:: Exercise details ::
Omit all pictures and give the records below again exactly as written.

:: Data extract ::
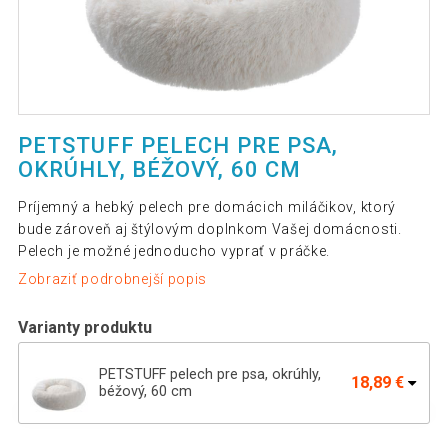
PETSTUFF PELECH PRE PSA,
OKRÚHLY, BÉŽOVÝ, 60 CM
Príjemný a hebký pelech pre domácich miláčikov, ktorý
bude zároveň aj štýlovým doplnkom Vašej domácnosti.
Pelech je možné jednoducho vyprať v práčke.
Zobraziť podrobnejší popis
Varianty produktu
PETSTUFF pelech pre psa, okrúhly,
18,89 €
béžový, 60 cm
Petstuff pelech pre psa, okrúhly, béžový,
55,09 €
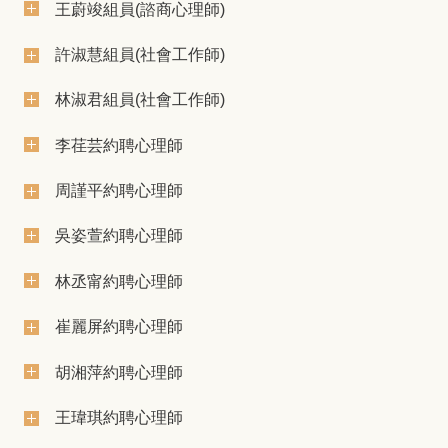
王蔚竣組員(諮商心理師)
許淑慧組員(社會工作師)
林淑君組員(社會工作師)
李荏芸約聘心理師
周謹平約聘心理師
吳姿萱約聘心理師
林丞甯約聘心理師
崔麗屏約聘心理師
胡湘萍約聘心理師
王瑋琪約聘心理師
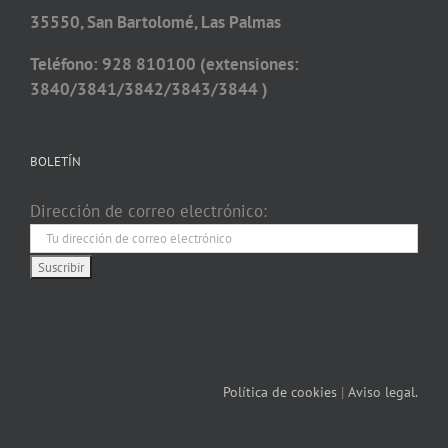
35550, San Bartolomé, Las Palmas
Teléfono: 928 810100 (extensiones:
3840/3841/3842/3843/3844 )
BOLETÍN
Dirección de correo electrónico:
Política de cookies
|
Aviso legal.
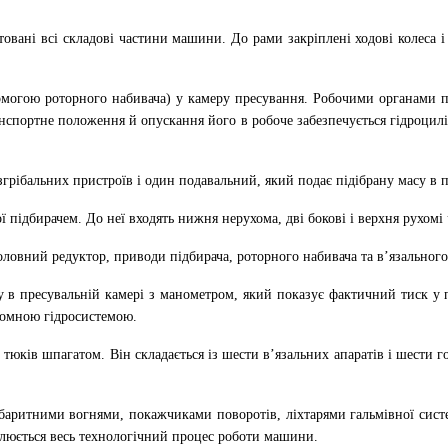
товані всі складові частини машини. До рами закріплені ходові колеса 
помогою роторного набивача) у камеру пресування. Робочими органами п
нспортне положення й опускання його в робоче забезпечується гідроцилі
згрібальних пристроїв і один подавальний, який подає підібрану масу в 
 підбирачем. До неї входять нижня нерухома, дві бокові і верхня рухомі
ловний редуктор, приводи підбирача, роторного набивача та в’язального
 в пресувальній камері з манометром, який показує фактичний тиск у п
номною гідросистемою.
ків шпагатом. Він складається із шести в’язальних апаратів і шести го
абаритними вогнями, покажчиками поворотів, ліхтарями гальмівної сист
олюється весь технологічний процес роботи машини.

:: Response box ::
PETSTUFF PELECH PRE PSA,
OKRÚHLY, BÉŽOVÝ, 60 CM
Príjemný a hebký pelech pre domácich miláčikov, ktorý
bude zároveň aj štýlovým doplnkom Vašej domácnosti.
Pelech je možné jednoducho vyprať v práčke.
Zobraziť podrobnejší popis
Varianty produktu
PETSTUFF pelech pre psa, okrúhly,
18,89 €
béžový, 60 cm
Petstuff pelech pre psa, okrúhly, béžový,
55,09 €
王蔚竣組員(諮商心理師)
許淑慧組員(社會工作師)
林淑君組員(社會工作師)
李荏芸約聘心理師
周謹平約聘心理師
吳姿萱約聘心理師
林丞甯約聘心理師
崔麗屏約聘心理師
胡湘萍約聘心理師
王瑋琪約聘心理師
35550, San Bartolomé, Las Palmas
Teléfono: 928 810100 (extensiones:
3840/3841/3842/3843/3844 )
BOLETÍN
Dirección de correo electrónico:
Política de cookies
|
Aviso legal.
товані всі складові частини машини. До рами закріплені ходові колеса 
помогою роторного набивача) у камеру пресування. Робочими органами п
нспортне положення й опускання його в робоче забезпечується гідроцилі
згрібальних пристроїв і один подавальний, який подає підібрану масу в 
 підбирачем. До неї входять нижня нерухома, дві бокові і верхня рухомі
ловний редуктор, приводи підбирача, роторного набивача та в’язального
 в пресувальній камері з манометром, який показує фактичний тиск у п
номною гідросистемою.
ків шпагатом. Він складається із шести в’язальних апаратів і шести го
абаритними вогнями, покажчиками поворотів, ліхтарями гальмівної сист
олюється весь технологічний процес роботи машини.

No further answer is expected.